Il Concours Mondial de Bruxelles spiegato dall'interno tra noia e sorprese

11 Lug 2024, 09:26 | a cura di
Un giurato della sessione dei vini effervescenti svoltasi ad Alghero racconta come funziona il più importante premio enologico mondiale

Sono in una stanza di un grande albergo di Alghero, seduto a un tavolo con tre bicchieri davanti. Vuoto, pieno, poi di nuovo vuoto. Fuori c’è vento, forte, il che diminuisce il rimpianto per non poter essere nella vicinissima spiaggia. Invece sono qui, giurato del Concours Mondial de Bruxelles, sessione vini effervescenti. Commissione numero 7, degustatore numero 112. E ora vi spiego come funziona il più importante concorso enologico mondiale.

* Materiale fornito:
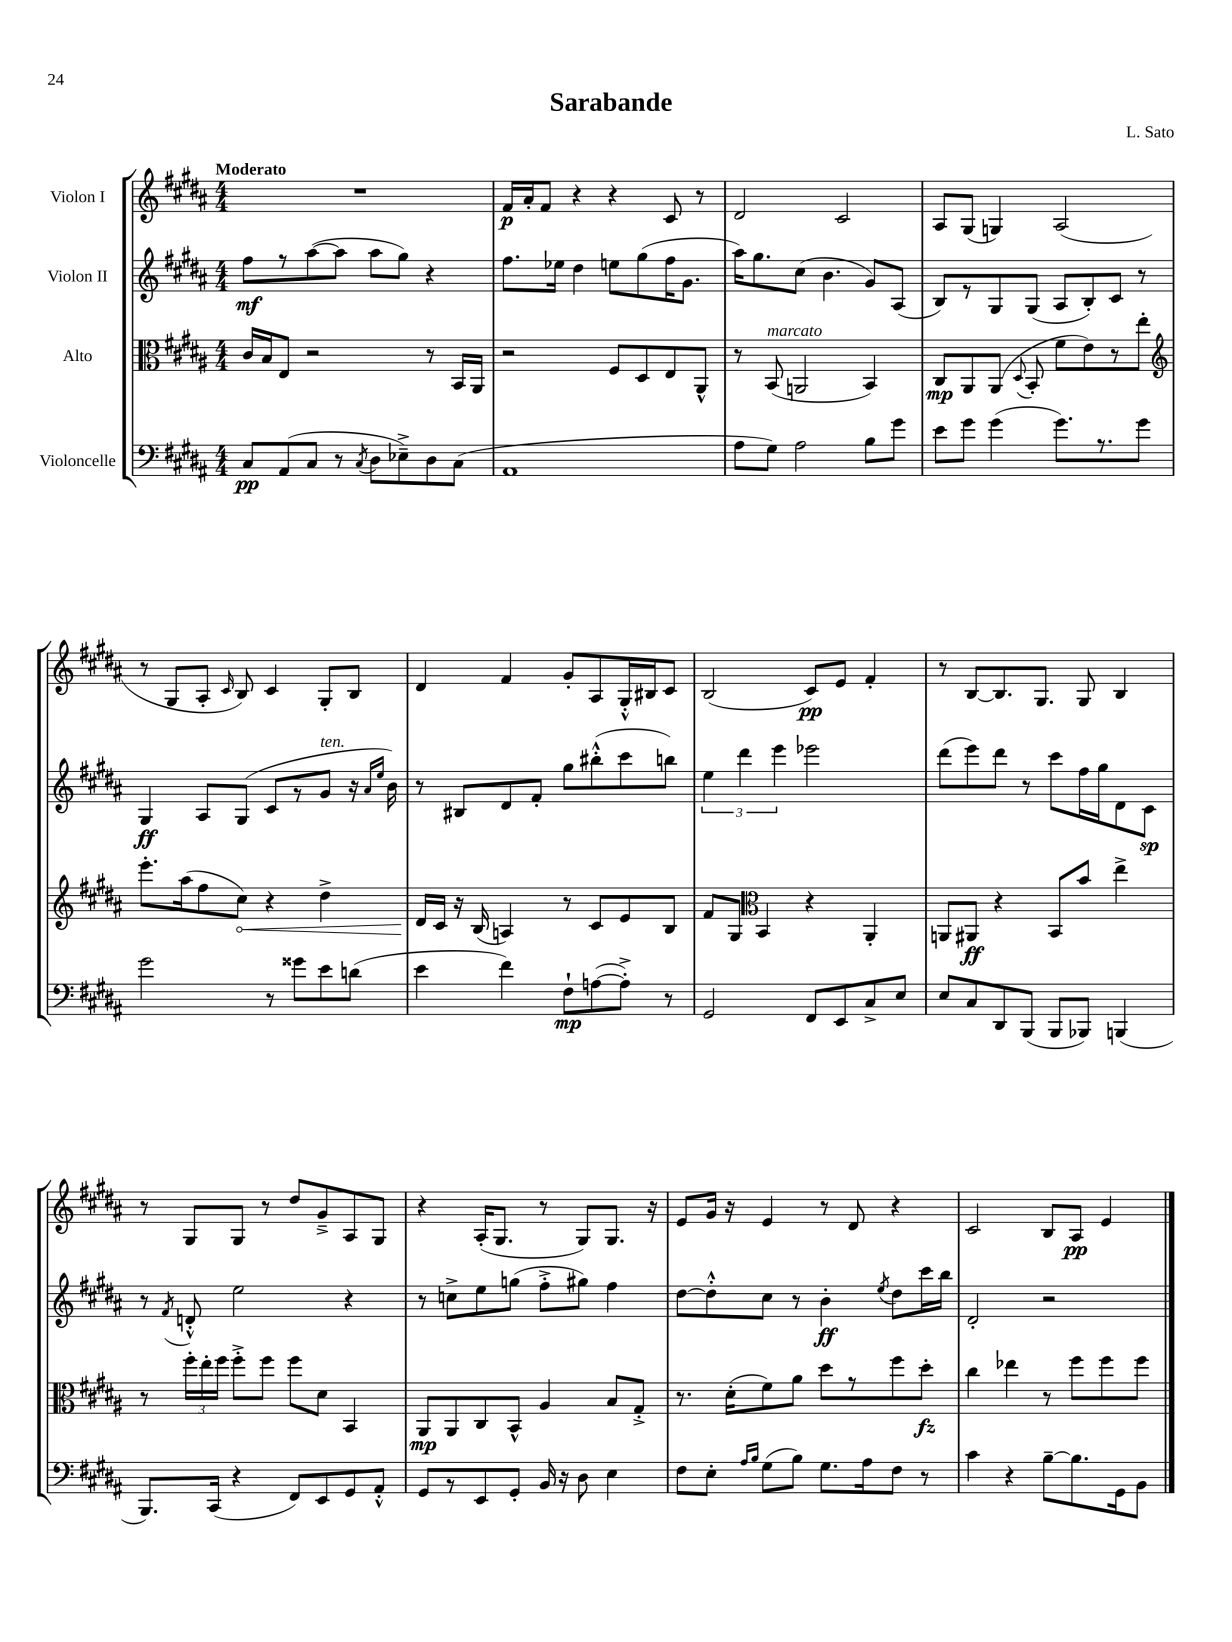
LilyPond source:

\header { title = "Sarabande" composer = "L. Sato" }
<<
\new StaffGroup <<
\new Staff = "s0" \with { instrumentName = "Violon I" } {
    \clef treble \key b \major \numericTimeSignature \time 4/4 \tempo "Moderato"
    \autoBeamOff R1 |
    fis'16[\p ais'16-. fis'8] r4 r4 cis'8 r8 |
    dis'2 cis'2 |
    ais8[ gis8]( g4) ais2( |
    r8 gis8[ ais8]-. \grace { cis'16 } b8) cis'4 gis8[-. b8] |
    dis'4 fis'4 gis'8[-. ais8 gis16-.-^ bis16 cis'8] |
    b2( cis'8[\pp) e'8] fis'4-. |
    r8 b8[~ b8. gis8.] gis8 b4 |
    r8 gis8[ gis8] r8 dis''8[ gis'8---> ais8 gis8] |
    r4 ais16[-.( gis8.] r8 gis8[) gis8.] r16 |
    e'8[ gis'16] r16 e'4 r8 dis'8 r4 |
    cis'2 b8[ ais8]\pp e'4 \bar "|." |
}
\new Staff = "s1" \with { instrumentName = "Violon II" } {
    \clef treble \key b \major \numericTimeSignature \time 4/4
    \autoBeamOff fis''8[\mf r8 ais''8~( ais''8] ais''8[ gis''8]) r4 |
    fis''8.[ ees''16] dis''4 e''8[ gis''8( fis''16 gis'8.] |
    ais''16[) gis''8. cis''8]( b'4. gis'8[) ais8]( |
    b8[) r8 gis8 gis8]( ais8[ b8-.) cis'8] r8 |
    gis4\ff ais8[ gis8]( cis'8[ r8 gis'8]^\markup { \italic "ten." } r16 \grace { ais'16[ e''16] } b'16) |
    r8 bis8[ dis'8 fis'8]-. gis''8[ bis''8-.-^( cis'''8 b''8]) |
    \tuplet 3/2 { e''4 dis'''4 e'''4 } ees'''2 |
    dis'''8[( e'''8) dis'''8] r8 cis'''8[ fis''16 gis''16 dis'8 cis'8]\sp |
    r8 \acciaccatura { fis'8 } d'8-.-^ e''2 r4 |
    r8 c''8[-> e''8 g''8]( fis''8[-.-> gis''8]) fis''4 |
    dis''8[~ dis''8-.-^ cis''8] r8 b'4-.\ff \acciaccatura { e''8 } dis''8[ cis'''16 b''16] |
    dis'2-. r2 \bar "|." |
}
\new Staff = "s2" \with { instrumentName = "Alto" } {
    \clef alto \key b \major \numericTimeSignature \time 4/4
    \autoBeamOff cis'16[ b16 e8] r2 r8 b,16[ ais,16] |
    r2 fis8[ dis8 e8 ais,8]-^ |
    r8 b,8^\markup { \italic "marcato" }( a,2 b,4) |
    cis8[\mp ais,8 ais,8]( \appoggiatura { dis8 } b,8-. fis'8[ e'8) r8 e''8]-. |
    \clef treble e'''8.[-. ais''16( fis''8 \once \override Hairpin.circled-tip = ##t cis''8]\<) r4 dis''4-> |
    dis'16[\! cis'16] r16 b16( a4) r8 cis'8[ e'8 b8] |
    fis'8[ gis8] \clef alto b,4 r4 ais,4-. |
    a,8[ ais,8]\ff r4 b,8[ b'8] e''4-> |
    r8 \tuplet 3/2 { fis''16[-. e''16-. fis''16] } fis''8[-.-> fis''8] fis''8[ dis'8] b,4 |
    ais,8[\mp ais,8 cis8 b,8]-^ ais4 b8[ gis8]-.-> |
    r8. dis'16[-.( fis'8) ais'8] dis''8[ r8 fis''8 dis''8]-.\fz |
    cis''4 ees''4 r8 fis''8[ fis''8 fis''8] \bar "|." |
}
\new Staff = "s3" \with { instrumentName = "Violoncelle" } {
    \clef bass \key b \major \numericTimeSignature \time 4/4
    \autoBeamOff cis8[\pp ais,8( cis8] r8 \acciaccatura { cis8 } dis8[ ees8--->) dis8 cis8]( |
    ais,1 |
    ais8[ gis8]) ais2 b8[ gis'8] |
    e'8[ gis'8] gis'4( gis'8.[) r8. gis'8] |
    gis'2 r8 gisis'8[ e'8 d'8]( |
    e'4 fis'4) fis8[-!\mp a8~( a8]-.->) r8 |
    gis,2 fis,8[ e,8 cis8-> e8] |
    e8[ cis8 dis,8 b,,8]( b,,8[ bes,,8]) b,,4( |
    b,,8.[) cis,16]( r4 fis,8[) e,8 gis,8 ais,8]-.-^ |
    gis,8[ r8 e,8 gis,8]-. b,16 r16 dis8 e4 |
    fis8[ e8]-. \grace { ais16[ b16] } gis8[( b8]) gis8.[ ais16 fis8] r8 |
    cis'4 r4 b8[~-- b8. gis,16 b,8] \bar "|." |
}
>>
>>
\layout { \context { \Score \remove "Bar_number_engraver" } }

* Consegna: Puoi ritrascrivere per intero, senza alcuna modifica, l'estratto sul Concours Mondial de Bruxelles?

* Soluzione:
Il Concours Mondial de Bruxelles spiegato dall'interno tra noia e sorprese

11 Lug 2024, 09:26 | a cura di
Un giurato della sessione dei vini effervescenti svoltasi ad Alghero racconta come funziona il più importante premio enologico mondiale

Sono in una stanza di un grande albergo di Alghero, seduto a un tavolo con tre bicchieri davanti. Vuoto, pieno, poi di nuovo vuoto. Fuori c’è vento, forte, il che diminuisce il rimpianto per non poter essere nella vicinissima spiaggia. Invece sono qui, giurato del Concours Mondial de Bruxelles, sessione vini effervescenti. Commissione numero 7, degustatore numero 112. E ora vi spiego come funziona il più importante concorso enologico mondiale.